Practical Tips for Better Website Content
Music retailers all share the same goal: to grow their businesses and generate revenue. At 2017 Summer NAMM, Will Mason and Nicole Patton of Mason Music honed in on how website content can help you achieve that goal to drive sales, repeat customers and potential buyers who like your brand and think of you first when they’re ready to buy.
Mason and Patton offered three tips to help your website reach its full potential. (Watch the video for the complete session.)
Have a Step-by-Step Process for Creating Content
1. Build a team. You have staff and people who can help; you just have to ask. As you build a team, look for people with different strengths—researchers, photographers, writers, collaborators and community members. Patton remarked that she has a team of people who bring content to her, and her role as editor is to make it usable.
2. Define your target audience.
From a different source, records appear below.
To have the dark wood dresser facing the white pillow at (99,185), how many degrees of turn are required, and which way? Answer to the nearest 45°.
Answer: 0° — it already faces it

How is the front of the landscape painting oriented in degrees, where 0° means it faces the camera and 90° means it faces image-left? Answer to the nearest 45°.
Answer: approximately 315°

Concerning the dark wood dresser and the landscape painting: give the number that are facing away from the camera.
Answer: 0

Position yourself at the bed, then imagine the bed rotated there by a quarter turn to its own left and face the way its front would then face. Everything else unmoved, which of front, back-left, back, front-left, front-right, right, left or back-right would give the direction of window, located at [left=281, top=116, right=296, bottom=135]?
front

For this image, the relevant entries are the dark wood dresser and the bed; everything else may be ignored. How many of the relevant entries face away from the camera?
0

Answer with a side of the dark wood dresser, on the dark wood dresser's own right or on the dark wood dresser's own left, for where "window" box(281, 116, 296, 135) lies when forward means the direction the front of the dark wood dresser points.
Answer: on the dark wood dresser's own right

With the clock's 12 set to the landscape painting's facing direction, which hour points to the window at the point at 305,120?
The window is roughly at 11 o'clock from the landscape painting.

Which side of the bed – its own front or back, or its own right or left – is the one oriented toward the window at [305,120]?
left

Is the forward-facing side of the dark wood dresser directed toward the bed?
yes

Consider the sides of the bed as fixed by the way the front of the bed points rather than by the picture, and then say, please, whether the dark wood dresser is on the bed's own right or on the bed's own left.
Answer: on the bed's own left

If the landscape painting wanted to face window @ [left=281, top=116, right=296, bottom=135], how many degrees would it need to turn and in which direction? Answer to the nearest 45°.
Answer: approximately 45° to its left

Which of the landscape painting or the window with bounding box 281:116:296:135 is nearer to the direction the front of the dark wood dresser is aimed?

Be thinking about the age, gender, location, education, income and interests of the people you want to engage with the content on your site. This way, they’ll feel as if you’re specifically talking to them. Mason used the Target logo as an illustration. The red outer ring is the audience for your entire website, so you want to create broad content. As you get to the middle circle, you start to define your audience more narrowly and break down your content by categories, such as different sections for music lessons and retail. The bull’s-eye is a specific audience on a page, so someone who lands on that page feels as if you’re writing to them and that you understand their needs, such as a piano lessons page and fuzz pedal page.
3. Brainstorm. Get your team together, and make a list of all the products you sell and the services you offer. This should be easy. Brainstorm topics you want to cover. What matters to your customer, what are they interested in, and what do you know best? Mason shared the five ground rules he came up for their brainstorming sessions. (Watch the video for these rules at 8:45).
4. Create a schedule. You don’t have to get all of your content out at once. Consider using calendar software. Set a goal, and be consistent and realistic. You’ll want to have at least 52 posts in order to generate incredible amounts of leads, according to HubSpot. The key is not to get discouraged. This should inspire you to create content that’s so good, it’s long-lasting and impactful. Mason Music posts every other week.
5. Build the content. Now that you’ve put all of the first four steps together, you have a plan. Put that plan into action.
Create Your Own Philosophy
Don’t just settle for good content. You want it to be engaging, so people stay on your site longer, click the links, take action and share it with other people. Mason used his own marriage proposal story, as told on Mason Music’s website, as an example to illustrate how content can help build long-term relationships with customers. You don’t want a one-night-stand approach.
Mason and Patton boiled their company’s overarching philosophy down to one statement: The quality of your content drives engagement, which improves search rankings. Here are the rules of engagement.
1. Each product, service or topic needs its own page. This is basic. Use the Google keyword planner (Google AdWords), a free tool that lets you see the most-used searches by words and categories. Break out your pages for your topics, such as guitar lessons, piano lessons, voice lessons, violin lessons and so forth. Google is setting you up on a blind date, and you want to make the best impression.
2. Define your goal with a clear call to action. Each page must have an intention and a purpose. Don’t create more pages of content without a goal for each page. Make it clear to your customer what they’re supposed to do next. Mason showed an old page from his website where the call to action was buried in the last sentence of the last paragraph at the bottom of page, so the customer had to scroll down. Plus, the call to action was weak and conditional. The page has been updated and the call to action flipped, so it’s stronger and the button link is at the top of the page. Mason shared that he’s seen a measurable change in engagement on his company’s pages.
3. Be human. There are so many ways you can bring personality to your website. If you have stories, tell them. The Wheel of Feelings is a helpful tool. (Google it.) Mason gave an example of how it works with a sample sentence. One was an informational statement, the other a question about frustration. He reminded the audience that the psychology of buying is based on emotion more so than logic.
4. Exceed expectations. You want people sharing the content on your site. People will talk about experiences that exceed their expectations. Build relationships with your customers. Give more than you get.
Create a Simple Strategy for Getting Your Web Content Out
1. Social media. You can’t just wait around and ask Google to send you the blind dates. You already have people who like and follow you, and they want to read your content.
2. Email. Any time someone walks into your store or you meet someone in your community, ask for his or her email.
3. Paid ads. If you’re selling something on your website, this is a great resource.
4. In person. Train staff to connect with customers coming into your store and to go to the website for more content. Invite customers to check out your website regularly.
Mason challenged the audience and retailers to take the first step today!